• **Work request**
Of the entries below, restate word for word only the section that runs from the line with "TABLE III. Continued" to the line with "sluggish | 2 | 3.5 |", counting both ends.
Data records Block Start
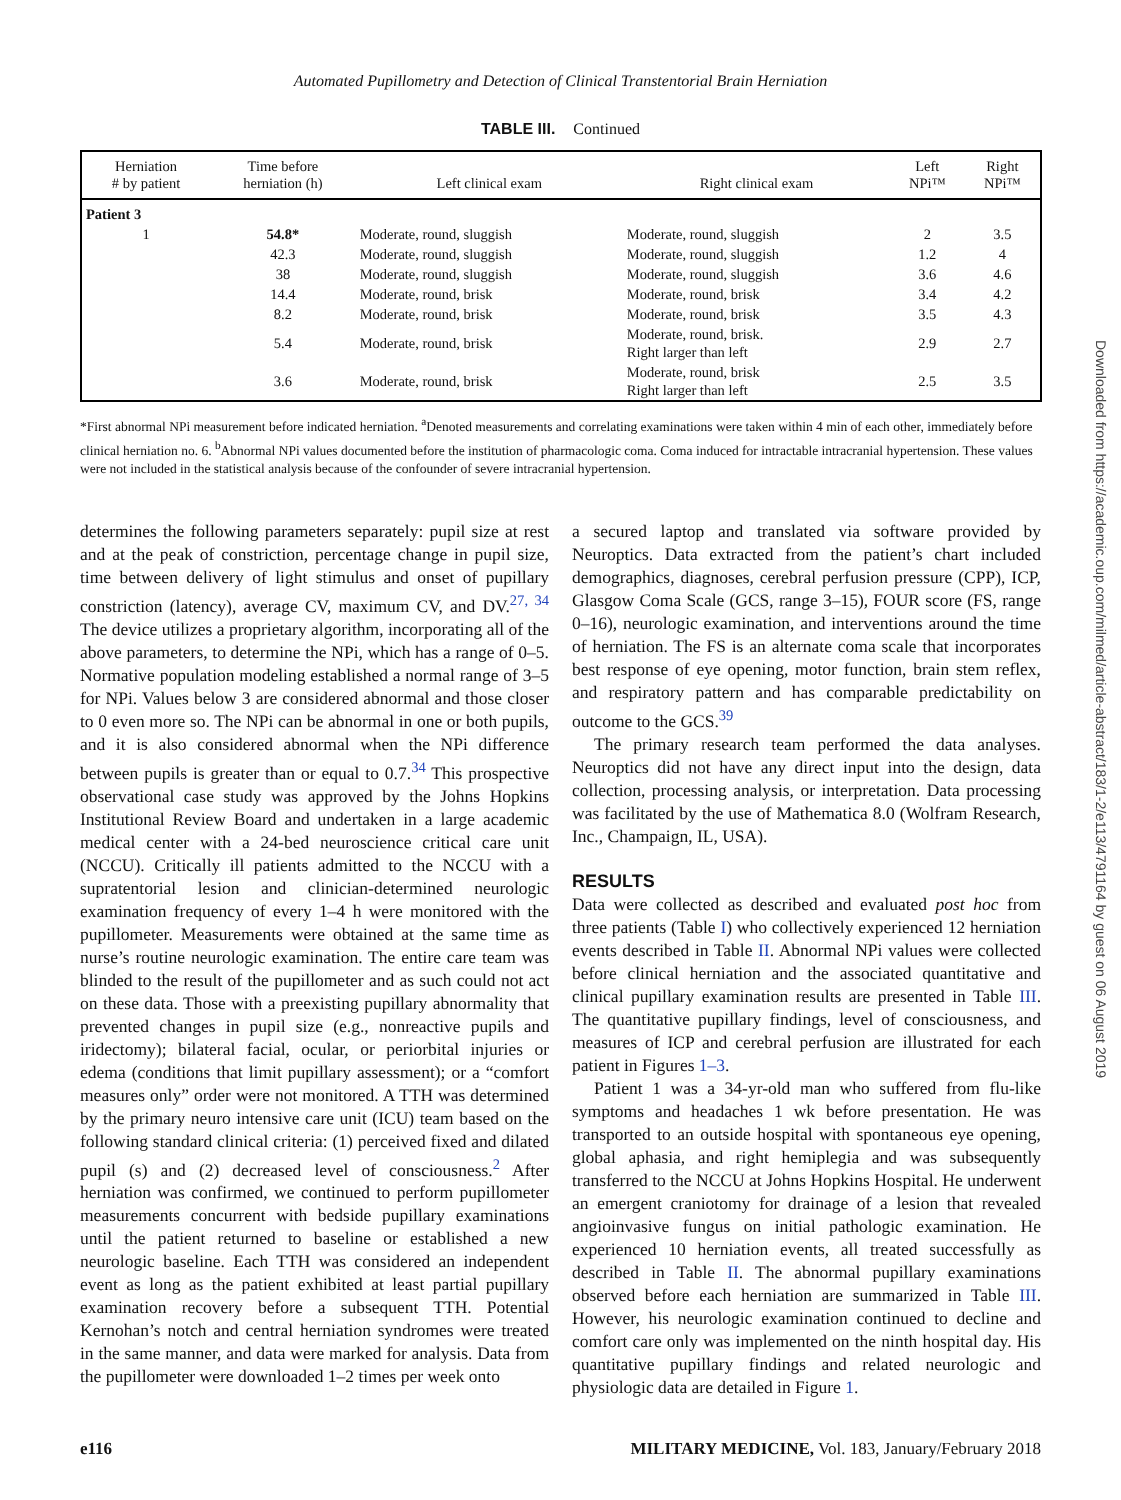Automated Pupillometry and Detection of Clinical Transtentorial Brain Herniation
TABLE III. Continued
| Herniation # by patient | Time before herniation (h) | Left clinical exam | Right clinical exam | Left NPi™ | Right NPi™ |
| --- | --- | --- | --- | --- | --- |
| Patient 3 | | | | | |
| 1 | 54.8* | Moderate, round, sluggish | Moderate, round, sluggish | 2 | 3.5 |
| | 42.3 | Moderate, round, sluggish | Moderate, round, sluggish | 1.2 | 4 |
| | 38 | Moderate, round, sluggish | Moderate, round, sluggish | 3.6 | 4.6 |
| | 14.4 | Moderate, round, brisk | Moderate, round, brisk | 3.4 | 4.2 |
| | 8.2 | Moderate, round, brisk | Moderate, round, brisk | 3.5 | 4.3 |
| | 5.4 | Moderate, round, brisk | Moderate, round, brisk. Right larger than left | 2.9 | 2.7 |
| | 3.6 | Moderate, round, brisk | Moderate, round, brisk Right larger than left | 2.5 | 3.5 |
*First abnormal NPi measurement before indicated herniation. <sup>a</sup>Denoted measurements and correlating examinations were taken within 4 min of each other, immediately before clinical herniation no. 6. <sup>b</sup>Abnormal NPi values documented before the institution of pharmacologic coma. Coma induced for intractable intracranial hypertension. These values were not included in the statistical analysis because of the confounder of severe intracranial hypertension.
determines the following parameters separately: pupil size at rest and at the peak of constriction, percentage change in pupil size, time between delivery of light stimulus and onset of pupillary constriction (latency), average CV, maximum CV, and DV.<sup>27, 34</sup> The device utilizes a proprietary algorithm, incorporating all of the above parameters, to determine the NPi, which has a range of 0–5. Normative population modeling established a normal range of 3–5 for NPi. Values below 3 are considered abnormal and those closer to 0 even more so. The NPi can be abnormal in one or both pupils, and it is also considered abnormal when the NPi difference between pupils is greater than or equal to 0.7.<sup>34</sup> This prospective observational case study was approved by the Johns Hopkins Institutional Review Board and undertaken in a large academic medical center with a 24-bed neuroscience critical care unit (NCCU). Critically ill patients admitted to the NCCU with a supratentorial lesion and clinician-determined neurologic examination frequency of every 1–4 h were monitored with the pupillometer. Measurements were obtained at the same time as nurse’s routine neurologic examination. The entire care team was blinded to the result of the pupillometer and as such could not act on these data. Those with a preexisting pupillary abnormality that prevented changes in pupil size (e.g., nonreactive pupils and iridectomy); bilateral facial, ocular, or periorbital injuries or edema (conditions that limit pupillary assessment); or a “comfort measures only” order were not monitored. A TTH was determined by the primary neuro intensive care unit (ICU) team based on the following standard clinical criteria: (1) perceived fixed and dilated pupil (s) and (2) decreased level of consciousness.<sup>2</sup> After herniation was confirmed, we continued to perform pupillometer measurements concurrent with bedside pupillary examinations until the patient returned to baseline or established a new neurologic baseline. Each TTH was considered an independent event as long as the patient exhibited at least partial pupillary examination recovery before a subsequent TTH. Potential Kernohan’s notch and central herniation syndromes were treated in the same manner, and data were marked for analysis. Data from the pupillometer were downloaded 1–2 times per week onto
a secured laptop and translated via software provided by Neuroptics. Data extracted from the patient’s chart included demographics, diagnoses, cerebral perfusion pressure (CPP), ICP, Glasgow Coma Scale (GCS, range 3–15), FOUR score (FS, range 0–16), neurologic examination, and interventions around the time of herniation. The FS is an alternate coma scale that incorporates best response of eye opening, motor function, brain stem reflex, and respiratory pattern and has comparable predictability on outcome to the GCS.<sup>39</sup>
The primary research team performed the data analyses. Neuroptics did not have any direct input into the design, data collection, processing analysis, or interpretation. Data processing was facilitated by the use of Mathematica 8.0 (Wolfram Research, Inc., Champaign, IL, USA).
RESULTS
Data were collected as described and evaluated post hoc from three patients (Table I) who collectively experienced 12 herniation events described in Table II. Abnormal NPi values were collected before clinical herniation and the associated quantitative and clinical pupillary examination results are presented in Table III. The quantitative pupillary findings, level of consciousness, and measures of ICP and cerebral perfusion are illustrated for each patient in Figures 1–3.
Patient 1 was a 34-yr-old man who suffered from flu-like symptoms and headaches 1 wk before presentation. He was transported to an outside hospital with spontaneous eye opening, global aphasia, and right hemiplegia and was subsequently transferred to the NCCU at Johns Hopkins Hospital. He underwent an emergent craniotomy for drainage of a lesion that revealed angioinvasive fungus on initial pathologic examination. He experienced 10 herniation events, all treated successfully as described in Table II. The abnormal pupillary examinations observed before each herniation are summarized in Table III. However, his neurologic examination continued to decline and comfort care only was implemented on the ninth hospital day. His quantitative pupillary findings and related neurologic and physiologic data are detailed in Figure 1.
e116 MILITARY MEDICINE, Vol. 183, January/February 2018
Downloaded from https://academic.oup.com/milmed/article-abstract/183/1-2/e113/4791164 by guest on 06 August 2019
Data records Block End
• **Written response**
TABLE III. Continued
| Herniation # by patient | Time before herniation (h) | Left clinical exam | Right clinical exam | Left NPi™ | Right NPi™ |
| --- | --- | --- | --- | --- | --- |
| Patient 3 | | | | | |
| 1 | 54.8* | Moderate, round, sluggish | Moderate, round, sluggish | 2 | 3.5 |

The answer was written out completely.